Avenues toward identification
WHITE BLOOD CELL (WBC) INDICES such as the immature to total neutrophil ratio (I/T ratio) are frequently used to assist in identifying at-risk infants. However, its use has limitations. For example, interpretations of the I/T ratio can be subjective if manual differential counts are determined by varying laboratory personnel. In addition, non-infected infants can exhibit "abnormal" results (ie, I/T>0.2)6 due to the ratio's poor specificity (Table 1 in the print and digital editions). As a result, the I/T ratio may have limited diagnostic value when used alone.7BLOOD CULTURE, "the gold standard for sepsis," is limited by the time required for bacterial growth as well as other factors including inadequate sample volume,8 and differentiation of true infection versus potential contamination.9 Intrapartum antibiotic prophylaxis may also influence blood culture results, potentially masking true positive cultures in the early newborn period.10
PROCALCITONIN (PCT) has garnered attention as an adjunctive lab test for identifying neonates with infection. PCT levels, however, can be elevated with other conditions such as respiratory distress syndrome, pneumothorax, intracranial hemorrhage, and hemodynamic instability.11 PCT also displays a physiologic surge within the first 48 hours of life.12 Therefore, normal values for age would be necessary, which have not yet been validated.
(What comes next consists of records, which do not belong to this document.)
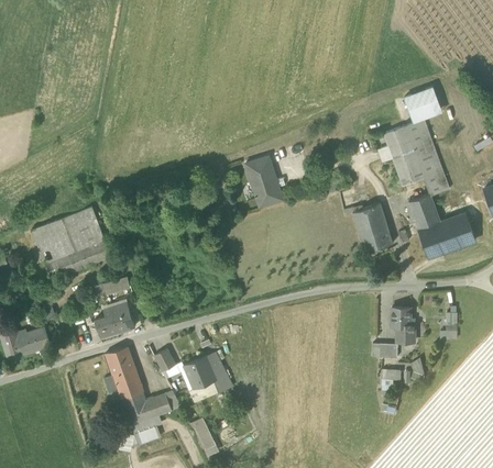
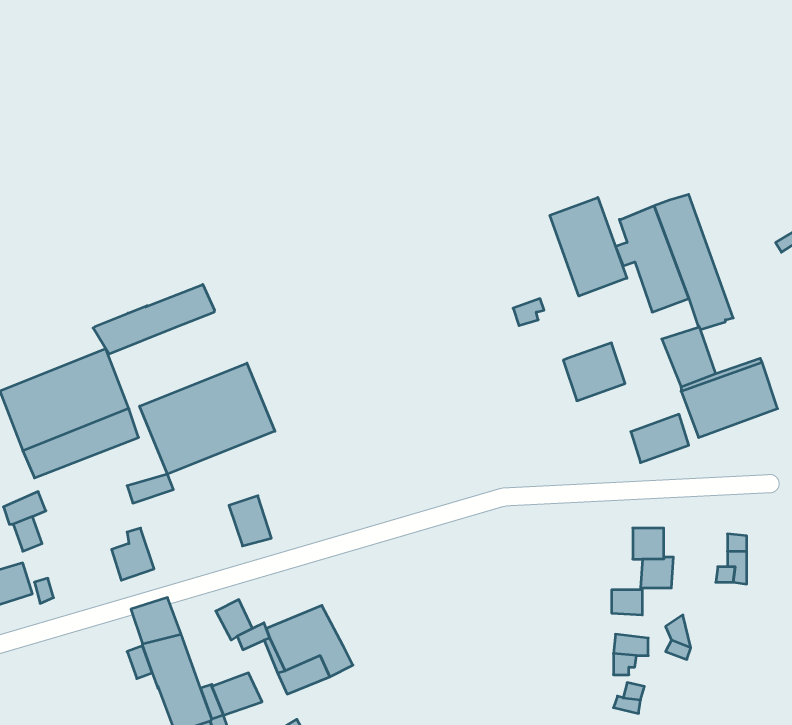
building: [404,86,442,121] -> none
building: none -> [550,197,627,296]
building: [245,155,283,205] -> none
building: none -> [93,284,214,354]
building: none -> [140,363,275,474]
building: [360,225,393,253] -> [631,414,689,463]
building: [111,302,135,331] -> [229,496,271,546]

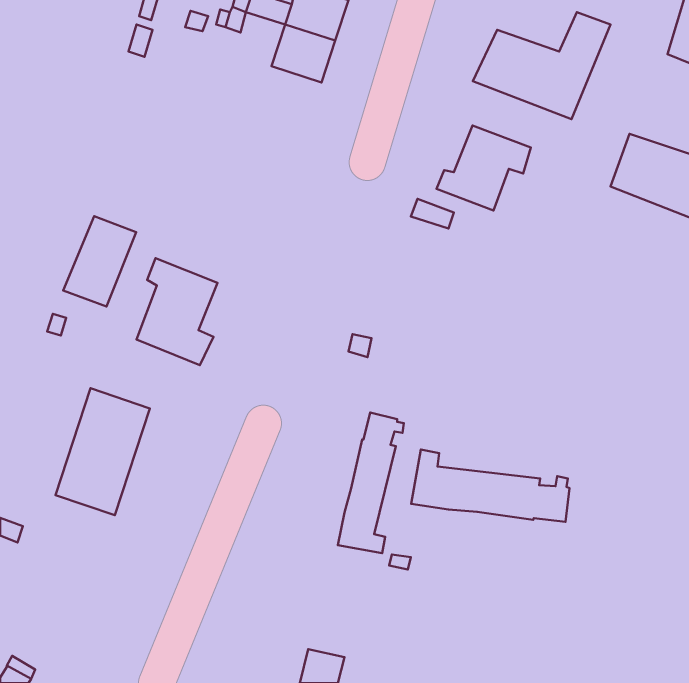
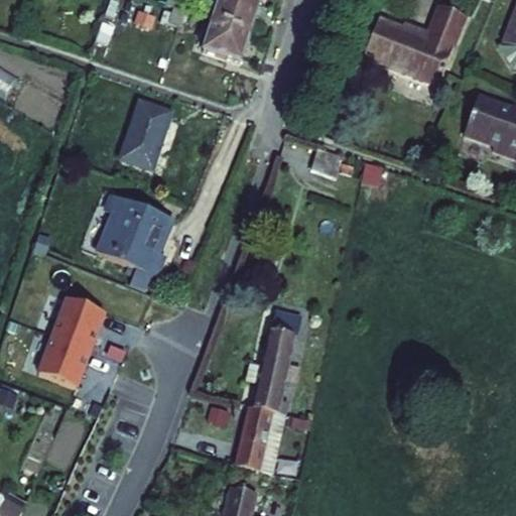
building: [437,126,531,211] -> none
building: [63,216,136,307] -> [118,92,172,159]
building: [411,449,569,522] -> none
building: none -> [236,405,286,471]

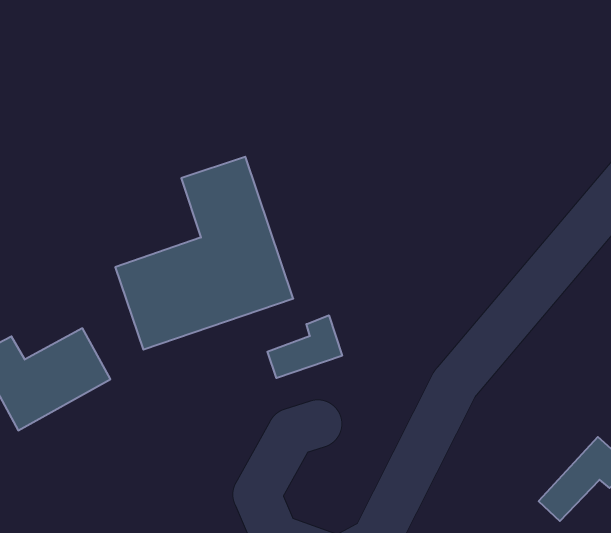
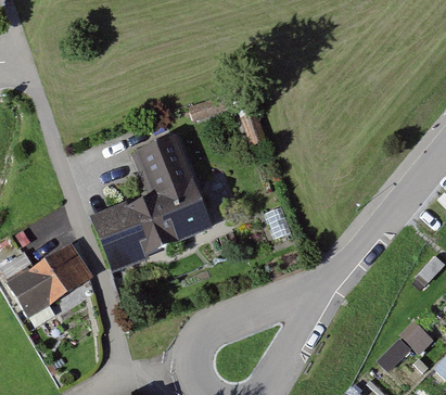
building: [267,315,342,378] -> none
INFLAMMATORY CYTOKINES AND LYMPHOCYTE SURFACE MARKERS such as interleukin (IL)-6, IL-8, CD11b, and CD64, while valuable biomarkers, are only available in specialized research labs, limiting their ability to assist clinicians in a timely manner.13
C-REACTIVE PROTEIN (CRP) is widely available and can be used in conjunction with classic lab tests (complete blood count, blood culture) to improve identification of at-risk infants, and guide the length of antibiotic treatment. As with any laboratory test, careful scrutiny of CRP concentrations to diagnose sepsis is necessary to ascertain its limits and benefits.